Bsharri residents protested to evict Syrian refugees

Date of incident: 
October 30, 2017 to November 3, 2017
Death toll: 
Number of Injured: 
Actors/Parties Involved: 
Lebanese Civilians
A protest by residents of north Lebanon’s Bsharri calling on their municipality to evict local Syrian refugees started on October 30 and lasted until November 3rd. The protesters were calling on local officials to implement a decree ordering Syrian refugees to be evicted from the town by November 25.
In a bid to pressure local authorities to stick to the deadline, hundreds of residents have been protesting since Monday at Bsharri’s public school for girls on a daily basis. Residents complain that Syrian students registering for the new academic year showed they would not be leaving the area.
Protesters have been arriving at the school around 1:30 p.m. each day as Lebanese students finish classes and Syrian families arrive to go about the process of registration for schooling.
With the influx of Syrian refugees into the country, many Lebanese schools have operated a two-shift system – classes for Lebanese nationals and some refugees in the mornings and for Syrian refugees in the afternoon. For Lebanese students, the new school year has already begun, while Syrian students are still registering.
Primary category: 
Collective Action [inc. protests, solidarity movements...]
Classification of conflict (primary): 
Conflicts of social discrimination
Violent and unjust treatment of different categories of people and individuals based on race, age, gender or sexuality, committed by the State, groups and individuals, related to a lack of protection and rights, inefficiency of the Justice system and persisting social and economic vulnerabilities.

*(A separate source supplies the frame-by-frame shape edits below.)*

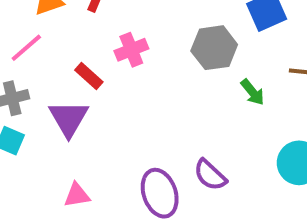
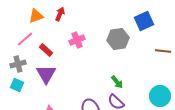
red rectangle: (89, 76) -> (46, 50), moved
green arrow: (253, 92) -> (117, 82), moved

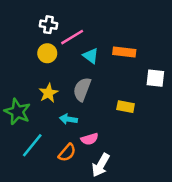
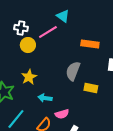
white cross: (48, 25) -> (21, 28), moved
cyan triangle: (91, 56) -> (63, 16), moved
gray semicircle: (82, 89) -> (73, 71), moved

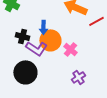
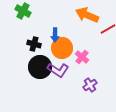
purple L-shape: (36, 48) -> (58, 70), moved
black circle: (25, 72) -> (40, 67), moved

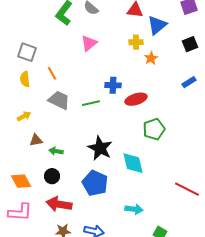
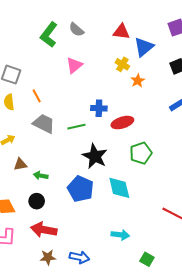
yellow cross: (136, 42) -> (122, 64), turned 32
black star: (100, 148) -> (95, 156), moved
blue pentagon: (95, 183) -> (81, 189), moved

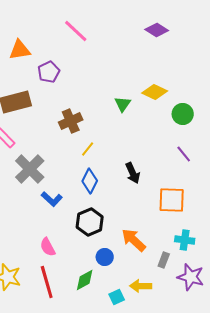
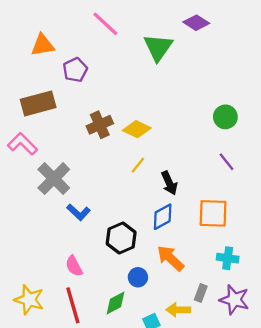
yellow diamond: (155, 92) -> (137, 129), moved
green triangle: (123, 104) -> (158, 47), moved, size x1.6
yellow line: (88, 149) -> (138, 165), moved
blue diamond: (90, 181) -> (163, 217), moved, turned 35
gray rectangle: (164, 260) -> (201, 293), moved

Classification of conflict(secondary):
Border conflicts (Syrian border)
Violations, disputes and/or conflicts arising between rival armed groups along the Lebanese/Syrian borders which involve parties or militant groups from the Lebanese and Syrian side in both Lebanon and Syria. These conflicts also encompass transnational groups (such as faith-based regional groups, e.g. ISIS, al-Nusra Front) that cannot be considered as strictly Syrian, Lebanese or of any other national entity.